All who are led by the Spirit of God are sons of God.

The Spirit you have received does not enslave you and make you afraid.

No; you have received the Spirit of sonship so that you cry out, ‘Abba, Father!’

The baptized know the power of this word, for they are rightly instructed to use it for the first time when they say the Lord’s prayer after their Baptism.

[…]Our Father is the first word we speak after our marvellous rebirth in Baptism.

We have been taught that as the Spirit gives the wisdom that enlightens the foolish, the power by which weak human beings have raised the dead and cast out devils, the gifts of healing, of prophecy and of tongues, so also the Spirit makes us sons of God.

[…] We recognize the Spirit’s gift that makes us God’s sons from the fact that he inspires whoever receives it to call God ‘Father’.

In his desire to make us realize that we really are sons of God, Paul made use of a Hebrew word.

He said not only ‘Father’, but ‘Abba, Father’, which is the word used in addressing a father by one who is in actual fact his son.

Then, after speaking of what we gain from our new way of life with its gift of grace and freedom, St Paul shows in still another way the dignity of divine adoption.
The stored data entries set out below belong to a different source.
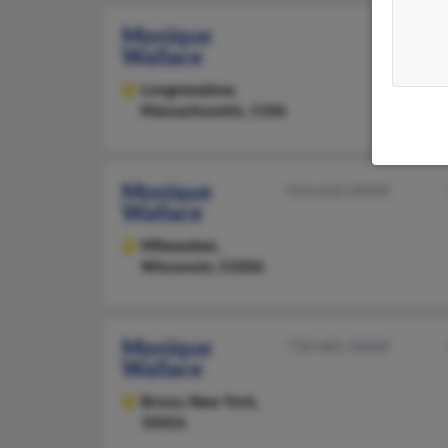
Monique
Wallace
Longmeadow,
Massachusetts, 1106
Monique
414-610-XXXX
Wallace
Milwaukee,
Wisconsin, 53206
Monique
718-681-XXXX
Wallace
Bronx,
New York,
10456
He says: The Spirit of God joins with our spirit to declare that we are sons of God.

But if we are sons we are also heirs, heirs of God.

And we are not only heirs but something even greater: we are coheirs with Christ.

[…] If it is an inexpressible grace to be a son of God, think what it means to be also an heir!

And if this is something great, how much greater it is to be a coheir with God’s only Son!

Then, to show that grace is not the only factor upon which this gift depends and at the same time to make his words more credible, he continues: provided we suffer with Christ, in order that we may also be glorified with him.

In other words, if we share with him in what is painful, much more shall we share in what is blissful.

Since God bestowed such great blessings upon those who had no good deeds to their credit, when he sees that they have endured trials and much suffering he can hardly fail to repay them with even greater blessings.

John Chrysostom (c.347-407): Homilies on Romans 14.3 ;  from the Monastic Office of Vigils, Sunday of the Third Week of Ordinary Time, Year I.